# Task to complete:
In the data below, find the line containing "X7425000Y-5725000D01*", then set down that line and every later line up to and including the line containing "X-19025000Y5525000D01*", exactly.

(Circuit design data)
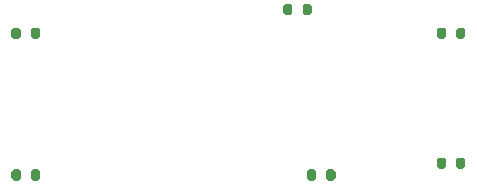
<source format=gtp>
%TF.GenerationSoftware,KiCad,Pcbnew,5.1.10*%
%TF.CreationDate,2021-11-03T22:20:00+01:00*%
%TF.ProjectId,main_pcb_ui,6d61696e-5f70-4636-925f-75692e6b6963,rev?*%
%TF.SameCoordinates,PX8583b00PY5f5e100*%
%TF.FileFunction,Paste,Top*%
%TF.FilePolarity,Positive*%
%FSLAX46Y46*%
G04 Gerber Fmt 4.6, Leading zero omitted, Abs format (unit mm)*
G04 Created by KiCad (PCBNEW 5.1.10) date 2021-11-03 22:20:00*
%MOMM*%
%LPD*%
G01*
G04 APERTURE LIST*
G04 APERTURE END LIST*
%TO.C,R6*%
G36*
G01*
X18425000Y-5275000D02*
X18425000Y-4725000D01*
G75*
G02*
X18625000Y-4525000I200000J0D01*
G01*
X19025000Y-4525000D01*
G75*
G02*
X19225000Y-4725000I0J-200000D01*
G01*
X19225000Y-5275000D01*
G75*
G02*
X19025000Y-5475000I-200000J0D01*
G01*
X18625000Y-5475000D01*
G75*
G02*
X18425000Y-5275000I0J200000D01*
G01*
G37*
G36*
G01*
X16775000Y-5275000D02*
X16775000Y-4725000D01*
G75*
G02*
X16975000Y-4525000I200000J0D01*
G01*
X17375000Y-4525000D01*
G75*
G02*
X17575000Y-4725000I0J-200000D01*
G01*
X17575000Y-5275000D01*
G75*
G02*
X17375000Y-5475000I-200000J0D01*
G01*
X16975000Y-5475000D01*
G75*
G02*
X16775000Y-5275000I0J200000D01*
G01*
G37*
%TD*%
%TO.C,R5*%
G36*
G01*
X18425000Y5725000D02*
X18425000Y6275000D01*
G75*
G02*
X18625000Y6475000I200000J0D01*
G01*
X19025000Y6475000D01*
G75*
G02*
X19225000Y6275000I0J-200000D01*
G01*
X19225000Y5725000D01*
G75*
G02*
X19025000Y5525000I-200000J0D01*
G01*
X18625000Y5525000D01*
G75*
G02*
X18425000Y5725000I0J200000D01*
G01*
G37*
G36*
G01*
X16775000Y5725000D02*
X16775000Y6275000D01*
G75*
G02*
X16975000Y6475000I200000J0D01*
G01*
X17375000Y6475000D01*
G75*
G02*
X17575000Y6275000I0J-200000D01*
G01*
X17575000Y5725000D01*
G75*
G02*
X17375000Y5525000I-200000J0D01*
G01*
X16975000Y5525000D01*
G75*
G02*
X16775000Y5725000I0J200000D01*
G01*
G37*
%TD*%
%TO.C,R4*%
G36*
G01*
X6575000Y-5725000D02*
X6575000Y-6275000D01*
G75*
G02*
X6375000Y-6475000I-200000J0D01*
G01*
X5975000Y-6475000D01*
G75*
G02*
X5775000Y-6275000I0J200000D01*
G01*
X5775000Y-5725000D01*
G75*
G02*
X5975000Y-5525000I200000J0D01*
G01*
X6375000Y-5525000D01*
G75*
G02*
X6575000Y-5725000I0J-200000D01*
G01*
G37*
G36*
G01*
X8225000Y-5725000D02*
X8225000Y-6275000D01*
G75*
G02*
X8025000Y-6475000I-200000J0D01*
G01*
X7625000Y-6475000D01*
G75*
G02*
X7425000Y-6275000I0J200000D01*
G01*
X7425000Y-5725000D01*
G75*
G02*
X7625000Y-5525000I200000J0D01*
G01*
X8025000Y-5525000D01*
G75*
G02*
X8225000Y-5725000I0J-200000D01*
G01*
G37*
%TD*%
%TO.C,R3*%
G36*
G01*
X-18425000Y-5725000D02*
X-18425000Y-6275000D01*
G75*
G02*
X-18625000Y-6475000I-200000J0D01*
G01*
X-19025000Y-6475000D01*
G75*
G02*
X-19225000Y-6275000I0J200000D01*
G01*
X-19225000Y-5725000D01*
G75*
G02*
X-19025000Y-5525000I200000J0D01*
G01*
X-18625000Y-5525000D01*
G75*
G02*
X-18425000Y-5725000I0J-200000D01*
G01*
G37*
G36*
G01*
X-16775000Y-5725000D02*
X-16775000Y-6275000D01*
G75*
G02*
X-16975000Y-6475000I-200000J0D01*
G01*
X-17375000Y-6475000D01*
G75*
G02*
X-17575000Y-6275000I0J200000D01*
G01*
X-17575000Y-5725000D01*
G75*
G02*
X-17375000Y-5525000I200000J0D01*
G01*
X-16975000Y-5525000D01*
G75*
G02*
X-16775000Y-5725000I0J-200000D01*
G01*
G37*
%TD*%
%TO.C,R2*%
G36*
G01*
X-18425000Y6275000D02*
X-18425000Y5725000D01*
G75*
G02*
X-18625000Y5525000I-200000J0D01*
G01*
X-19025000Y5525000D01*
G75*
G02*
X-19225000Y5725000I0J200000D01*
G01*
X-19225000Y6275000D01*
G75*
G02*
X-19025000Y6475000I200000J0D01*
G01*
X-18625000Y6475000D01*
G75*
G02*
X-18425000Y6275000I0J-200000D01*
G01*
G37*
G36*
G01*
X-16775000Y6275000D02*
X-16775000Y5725000D01*
G75*
G02*
X-16975000Y5525000I-200000J0D01*
G01*
X-17375000Y5525000D01*
G75*
G02*
X-17575000Y5725000I0J200000D01*
G01*
X-17575000Y6275000D01*
G75*
G02*
X-17375000Y6475000I200000J0D01*
G01*
X-16975000Y6475000D01*
G75*
G02*
X-16775000Y6275000I0J-200000D01*
G01*
G37*
%TD*%
%TO.C,R1*%
G36*
G01*
X4575000Y8275000D02*
X4575000Y7725000D01*
G75*
G02*
X4375000Y7525000I-200000J0D01*
G01*
X3975000Y7525000D01*
G75*
G02*
X3775000Y7725000I0J200000D01*
G01*
X3775000Y8275000D01*
G75*
G02*
X3975000Y8475000I200000J0D01*
G01*
X4375000Y8475000D01*
G75*
G02*
X4575000Y8275000I0J-200000D01*
G01*
G37*
G36*
G01*
X6225000Y8275000D02*
X6225000Y7725000D01*
G75*
G02*
X6025000Y7525000I-200000J0D01*
G01*
X5625000Y7525000D01*
G75*
G02*
X5425000Y7725000I0J200000D01*
G01*
X5425000Y8275000D01*
G75*
G02*
X5625000Y8475000I200000J0D01*
G01*
X6025000Y8475000D01*
G75*
G02*
X6225000Y8275000I0J-200000D01*
G01*
G37*
%TD*%
M02*

</source>
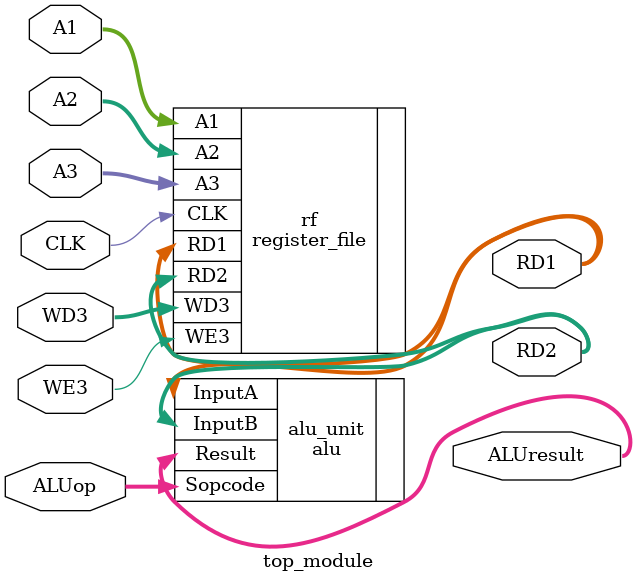
<source format=v>
module top_module(
    input CLK,
    input WE3,
    input [4:0] A1, A2, A3,
    input [31:0] WD3,
    input [1:0] ALUop,
    output [31:0] RD1, RD2,
    output [31:0] ALUresult
);
    // Instantiate register file
    register_file rf (
        .CLK(CLK),
        .WE3(WE3),
        .A1(A1),
        .A2(A2),
        .A3(A3),
        .WD3(WD3),
        .RD1(RD1),
        .RD2(RD2)
    );
    
    // Instantiate ALU
    alu alu_unit (
        .InputA(RD1),
        .InputB(RD2),
        .Sopcode(ALUop),
        .Result(ALUresult)
    );
endmodule
</source>
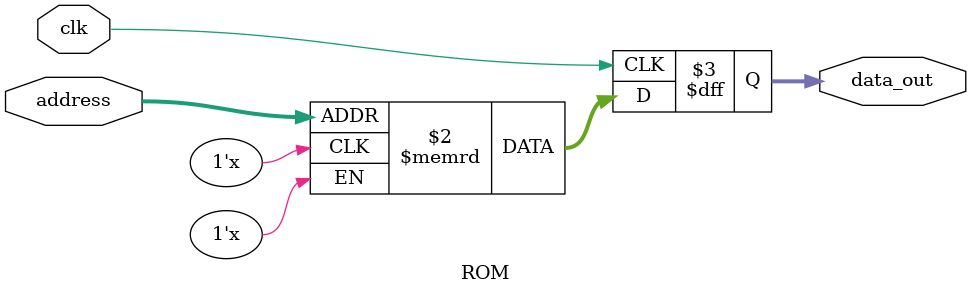
<source format=sv>
module ROM
		#(parameter WORD = 8, 
		  parameter SIZE_LOG = 12,
		  parameter SIZE = 2 ** SIZE_LOG)
		(input logic 						clk,
		 input logic [SIZE_LOG-1:0]	address,
		 output logic [WORD-1:0]		data_out
		);
	
	logic [WORD-1:0] ram [SIZE-1:0];
	
	always @(posedge clk) begin
		data_out <= ram[address];
	end
endmodule
</source>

# Answer for this exercise:
X7425000Y-5725000D01*
G75*
G02*
X7625000Y-5525000I200000J0D01*
G01*
X8025000Y-5525000D01*
G75*
G02*
X8225000Y-5725000I0J-200000D01*
G01*
G37*
%TD*%
%TO.C,R3*%
G36*
G01*
X-18425000Y-5725000D02*
X-18425000Y-6275000D01*
G75*
G02*
X-18625000Y-6475000I-200000J0D01*
G01*
X-19025000Y-6475000D01*
G75*
G02*
X-19225000Y-6275000I0J200000D01*
G01*
X-19225000Y-5725000D01*
G75*
G02*
X-19025000Y-5525000I200000J0D01*
G01*
X-18625000Y-5525000D01*
G75*
G02*
X-18425000Y-5725000I0J-200000D01*
G01*
G37*
G36*
G01*
X-16775000Y-5725000D02*
X-16775000Y-6275000D01*
G75*
G02*
X-16975000Y-6475000I-200000J0D01*
G01*
X-17375000Y-6475000D01*
G75*
G02*
X-17575000Y-6275000I0J200000D01*
G01*
X-17575000Y-5725000D01*
G75*
G02*
X-17375000Y-5525000I200000J0D01*
G01*
X-16975000Y-5525000D01*
G75*
G02*
X-16775000Y-5725000I0J-200000D01*
G01*
G37*
%TD*%
%TO.C,R2*%
G36*
G01*
X-18425000Y6275000D02*
X-18425000Y5725000D01*
G75*
G02*
X-18625000Y5525000I-200000J0D01*
G01*
X-19025000Y5525000D01*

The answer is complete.